Chegam à superfície quando tocam à campainha para entregar a refeição. Não têm de falar, apenas to deliver

A sua vida é a sua bicicleta. É nela que trabalham a fazer o que ninguém quer fazer e fazem-no por meia dúzia de euros.

Shamim tinha outro emprego para além de serpentear nas ruas de Lisboa entre carros e, às vezes, palavrões, procurando a sorte por ter nascido num país que não é de sorte.

Há sessenta anos eram os portugueses a procurá-la onde quer que ela estivesse, mão-de-obra barata para construir prédios na região de Paris e em toda a França. Os nossos de então viviam em bidões…Os que agora chegam vivem às carradas em quartos ou casas clandestinas à espera da sorte e que não as derrubem.

Shamim não teve sorte. Alguém lhe quis roubar o sustento e ele agarrou a bicicleta para perseguir a sorte e entregar muitas refeições a quem as encomendava. Um homem esfaqueou-o até à morte. Morto, ficou oito horas à espera de que os serviços de emergência o viessem buscar.

Dizem as notícias que o assassino não logrou retirar-lhe a bicicleta. Nada mais dizem acerca do autor do crime. Dão conta que o bengalês que trabalhava como servente num restaurante e entregava refeições deixa a viúva e dois filhos pequenos.

Shamim, o bengalês que fazia em Portugal o que os portugueses não querem fazer, era um escravo dos novos tempos das democracias liberais.

Deixam-nos vir trabalhar para fazer o que ninguém que fazer. Mas depois soltam-lhes os cães amestrados                                                        (alguns no auge da carreira política à sua custa) para os mandar para a sua terra.

Ganham de duas maneiras, nos salários de miséria que pagam e na divisão entre os que estão um pouco acima do ponto de vista social e os novos desgraçados da Terra, vivendo quase como o proletariado do século XIX.

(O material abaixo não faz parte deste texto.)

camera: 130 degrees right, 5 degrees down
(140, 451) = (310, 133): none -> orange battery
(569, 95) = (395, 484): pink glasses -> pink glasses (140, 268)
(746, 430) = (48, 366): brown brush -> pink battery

Shamim era um ser humano. E estes às vezes amam e são solidários. Outras vezes matam. Quanto mais rebaixarem todos os Shamim do mundo, mais serão assassinados. Quanto mais forem respeitados como seres humanos, menos serão assassinados.

A cidade quase nem deu pelas facadas. Ninguém sabe quem ele é. E, no entanto, os que aguardam a confeção da comida sem os Shamim não poderiam esperar pelas refeições.

Ele esperou oito longas horas noturnas à beira da rua para o virem buscar. Que triste sorte a de Mohamed Shamim.

Talvez quando todos sentirmos as facadas de Shamim a cidade se torne mais acolhedora e como escreveu Paulo de Tarso, mais conhecido entre os cristãos como São Paulo, na Epístola aos Galatos…Não há judeus, nem gregos, nem escravos, nem homens, nem mulheres; porque vós sois todos apenas um em Cristo…

Mohamed Shamim pelo nome seria crente de Alá. Era um homem. É essa humanidade que nos une. Que importa que seja muçulmano ou hinduísta ou o que quer que seja… Eu, sem fé nos deuses, e com pouca fé nos homens, confesso-me crente na bondade, na benevolência, na solidariedade, na amizade, no amor, na ajuda recíproca e na empatia. Essa é a estrada dos humanos. A outra é a das feras.